The hip new space is being lauded, but in the rush to praise it, the facts are getting a little skewed:
Local artists helped impart a bordello-meets-supper-club gritty opulence, with touches like stencil work on the walls, recycled wood for the bars and lush red curtains in the pit. Sparkly chandeliers hang from exposed pipes.To which I say, "That Was No Boiler Room, That Was My Theatre!"
“I can’t believe they made a bar out of a boiler room!” said Charles
Fletcher, 35, an architect and interior designer. “It has such a bohemian attitude, which is much needed in Boston.”

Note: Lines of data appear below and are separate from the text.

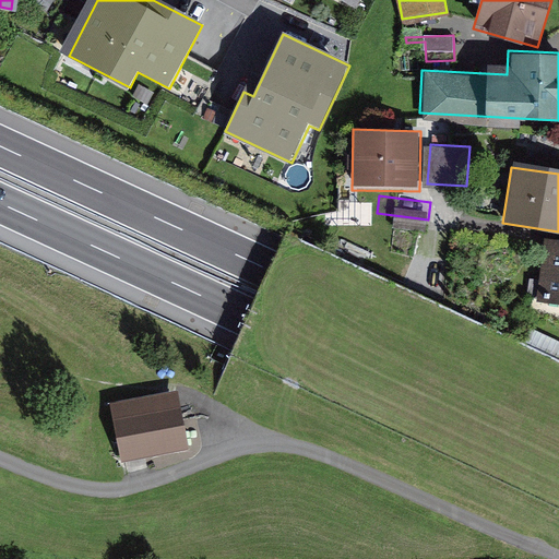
[(558,245),(545,244),(537,301),(558,304),(558,245)]
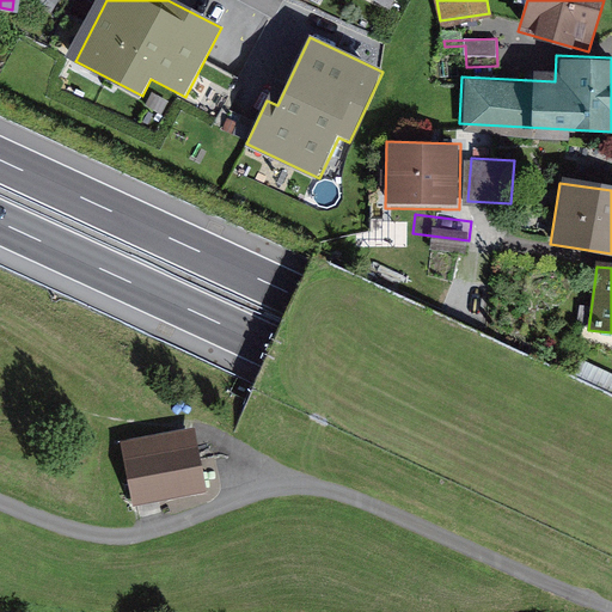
[(200,426),(127,436),(134,488),(207,477),(200,426)]
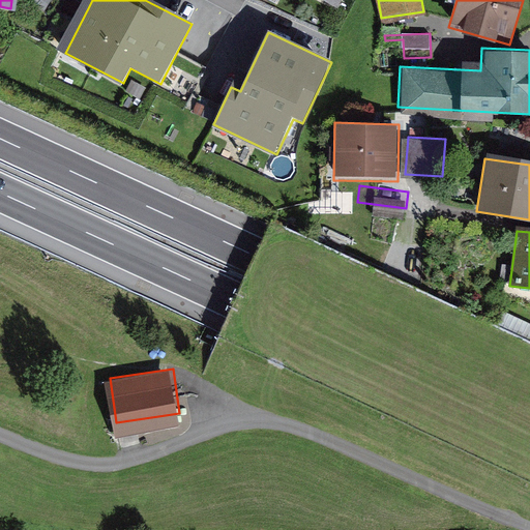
All buildings are outlined.
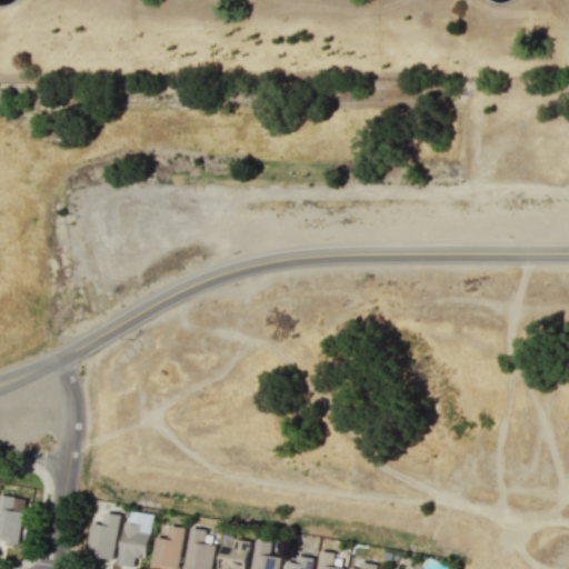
[(0,492),(0,537),(7,538),(7,542),(16,543),(17,542),(20,542),(26,510),(25,510),(27,497),(16,496),(16,495),(0,492)]
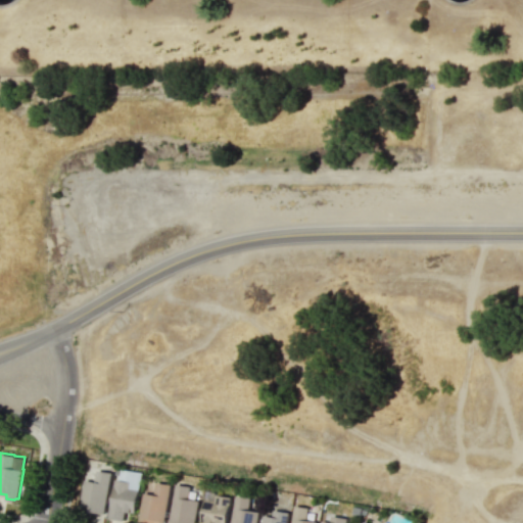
[(93,479),(94,476),(95,476),(96,469),(110,471),(103,512),(90,510),(90,515),(78,513),(82,486),(82,482),(83,482),(84,478),(93,479)]
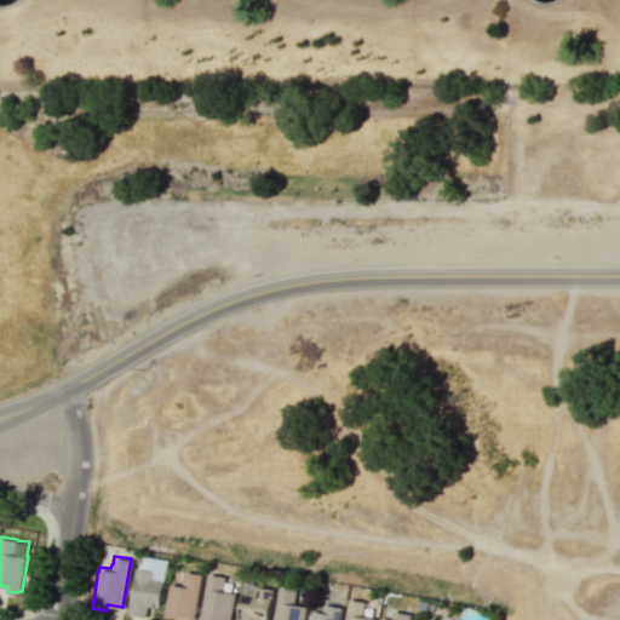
[(135,567),(127,613),(145,615),(148,604),(159,606),(164,579),(151,578),(153,569),(135,567)]
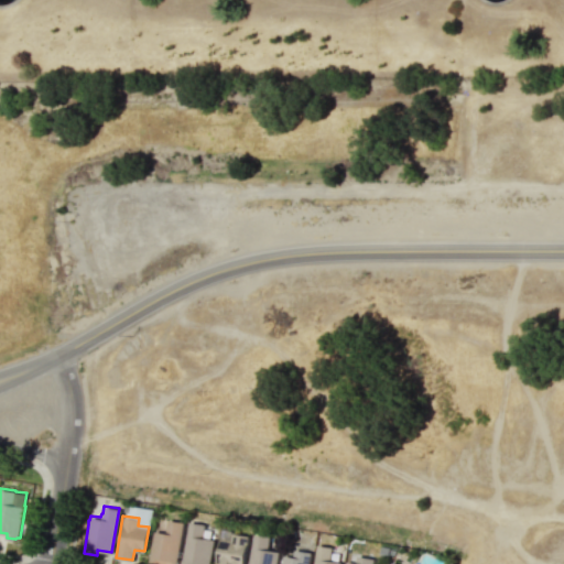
[(164,531),(153,530),(148,562),(152,562),(151,563),(161,563),(175,563),(183,521),(167,518),(164,531)]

The Leland Center was a cramped little 40 seat black box space that provided affordable space for small theatre companies with no budget. And some of the most indelible memories I have of Boston theatre happened in that space.
The Leland was closed a couple of years ago to make way for the coming transformation of the Boston Center for the Arts. The little space was closed to make way for Beehive. (A bit of trivia: My theatre company's production was the last one in there.)

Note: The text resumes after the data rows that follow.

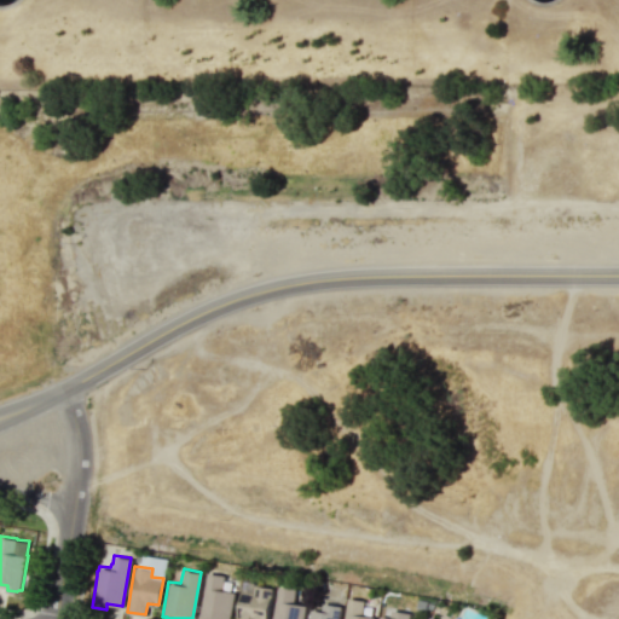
[(221,588),(224,574),(207,571),(198,618),(229,618),(233,590),(221,588)]
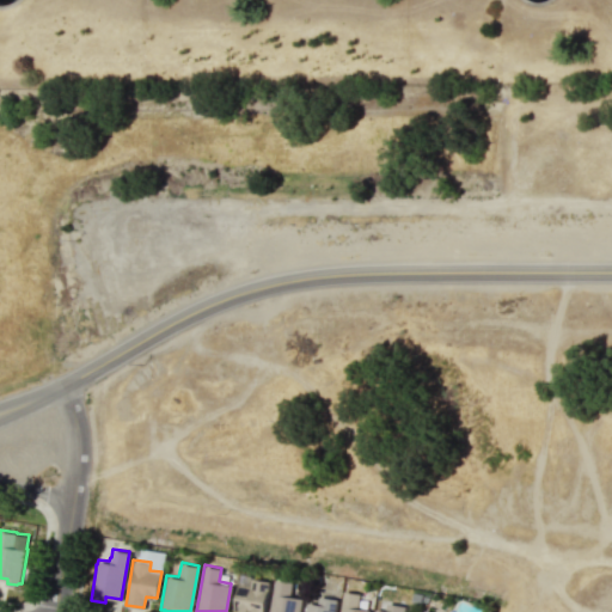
[(237,582),(233,610),(238,610),(237,611),(244,611),(261,611),(267,580),(250,577),(249,583),(237,582)]
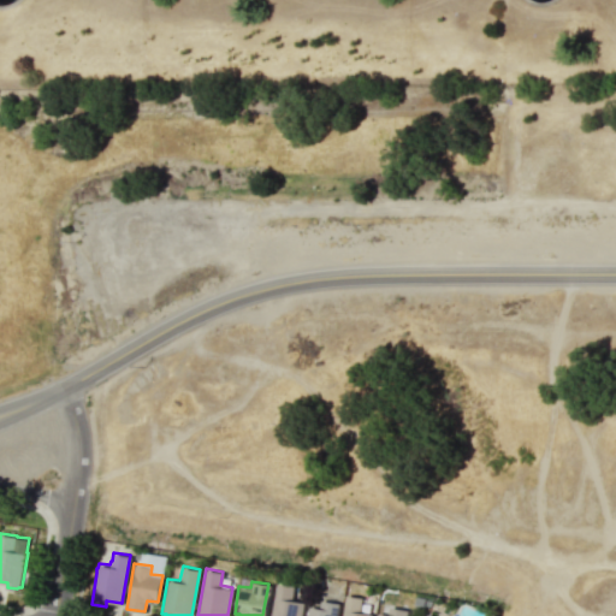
[(290,598),(291,585),(274,581),(268,615),(298,615),(302,600),(290,598)]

The replacement for Leland Center is the much cleaner and more presentable Rehearsal Hall in the Calderwood Pavilion. But though the rehearsal hall is a better space, it is also more expensive.
The Calderwood opened to well deserved fanfare a few years ago, but lost in all the adulation was the true math of the situation. Almost every article written talked about how the Calderwood was adding three performance spaces to the Boston theatre scene.
At the time some of us did try to keep pointing out that the actual story was that there was only a net gain to the city of 2 spaces.
Meanwhile, at the Beehive, the dancing goes on.